Undercutting Fairness
States and Localities Undermine Tax Progressiveness
by Rodger Doyle
Scientific American, July 2004
For most, the federal income tax probably does not rank as a great achievement of the 20th century. But it is efficient and mostly fair, thanks to its progressive rates. Few realize, however, that state and local taxes are so strongly regressive that they cancel out much of the progressivity of the federal tax. This conclusion comes from the Institute for Taxation and Economic Policy, a Washington, D.C.–based research group. It conducted a state-by-state analysis of the tax burden on families headed by those younger than 65 years of age—namely, their total tax as a percentage of their income. (Elderly families were excluded because state tax systems often treat them differently.) It found that those in the lowest 20 percent income bracket paid at a rate 2.2 times that of the top 1 percent, whereas the middle 20 percent paid at a rate 1.8 greater.
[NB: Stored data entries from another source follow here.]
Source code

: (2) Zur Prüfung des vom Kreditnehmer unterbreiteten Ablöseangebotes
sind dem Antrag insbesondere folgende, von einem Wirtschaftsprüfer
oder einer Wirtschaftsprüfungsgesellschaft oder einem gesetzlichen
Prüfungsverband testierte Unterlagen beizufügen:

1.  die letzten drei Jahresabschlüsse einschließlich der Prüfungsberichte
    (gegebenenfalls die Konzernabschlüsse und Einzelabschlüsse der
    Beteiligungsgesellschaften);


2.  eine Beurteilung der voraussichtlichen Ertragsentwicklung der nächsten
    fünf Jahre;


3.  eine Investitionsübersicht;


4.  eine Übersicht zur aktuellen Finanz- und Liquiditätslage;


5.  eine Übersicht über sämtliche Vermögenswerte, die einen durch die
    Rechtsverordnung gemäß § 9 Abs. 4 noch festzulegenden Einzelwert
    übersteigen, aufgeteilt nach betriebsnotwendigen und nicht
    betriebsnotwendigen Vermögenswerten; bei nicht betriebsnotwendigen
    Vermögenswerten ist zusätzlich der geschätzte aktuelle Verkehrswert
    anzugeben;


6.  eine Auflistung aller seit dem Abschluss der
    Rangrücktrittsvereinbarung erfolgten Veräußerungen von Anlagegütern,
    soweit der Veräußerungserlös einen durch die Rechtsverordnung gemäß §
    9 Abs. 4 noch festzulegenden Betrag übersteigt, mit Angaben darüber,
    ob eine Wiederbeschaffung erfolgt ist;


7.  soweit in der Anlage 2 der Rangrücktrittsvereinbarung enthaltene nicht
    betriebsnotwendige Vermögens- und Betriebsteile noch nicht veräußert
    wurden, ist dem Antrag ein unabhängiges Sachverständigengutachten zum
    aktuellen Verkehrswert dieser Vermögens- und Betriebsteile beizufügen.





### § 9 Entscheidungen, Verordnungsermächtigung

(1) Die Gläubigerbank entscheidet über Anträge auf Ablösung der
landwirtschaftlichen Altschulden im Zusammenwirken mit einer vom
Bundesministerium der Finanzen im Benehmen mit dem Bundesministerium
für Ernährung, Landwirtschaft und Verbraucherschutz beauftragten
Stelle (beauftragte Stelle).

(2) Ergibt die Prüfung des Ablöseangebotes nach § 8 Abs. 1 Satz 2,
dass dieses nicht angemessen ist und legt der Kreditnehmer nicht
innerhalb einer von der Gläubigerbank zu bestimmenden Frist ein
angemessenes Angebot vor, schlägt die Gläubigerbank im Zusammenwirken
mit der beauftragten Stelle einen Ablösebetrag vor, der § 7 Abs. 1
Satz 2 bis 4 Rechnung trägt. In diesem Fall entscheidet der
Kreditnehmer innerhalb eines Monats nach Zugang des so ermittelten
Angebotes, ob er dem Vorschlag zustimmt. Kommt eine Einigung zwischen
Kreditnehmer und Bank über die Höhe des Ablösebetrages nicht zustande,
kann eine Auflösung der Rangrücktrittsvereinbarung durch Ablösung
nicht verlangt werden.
As illustrated on the map, the tax burden for the bottom 20 percent varies widely by state. At one extreme is the state of Washington, where this group pays at a rate 5.7 times that of the top 1 percent. At the other extreme is Delaware, where the tax burden is virtually the same for all income groups. A map for the middle 20 percent income group would display a fairly similar pattern. The type of tax levied explains the differences among the states. Washington, for example, relies primarily on sales and excise taxes, whereas Delaware relies mostly on a progressive income tax. Sales taxes, which are levied on a percentage basis, and excise taxes, which are levied as ?xed fees, take a larger share of income from low- and middle-income families than from the rich and nullify the progressive effect of income taxes.
Most state and local tax systems are archaic and not merely because of regressivity. Property taxes, the dominant source of local income, have traditionally financed schools, a custom that results in inadequate funding in lower-income districts. Most states still rely heavily on local property taxes for schools, but a few, such as New Hampshire and Vermont, have implemented statewide property taxes to raise the equity of school funding.
Most sales taxes were enacted in the 1930s and did not apply to services, which were a relatively small part of consumer spending then. Today services account for 60 percent of spending. Only New Hampshire, Hawaii and South Dakota tax services comprehensively. A broader tax, particularly one that exempted necessities such as utilities, would be less regressive because services are consumed disproportionately by the wealthy. State and local governments are shifting away from progressivity. Their revenues from income taxes fell 10 percent from 2000 to 2003; during the same period, sales taxes rose 6 percent and property taxes, 20 percent.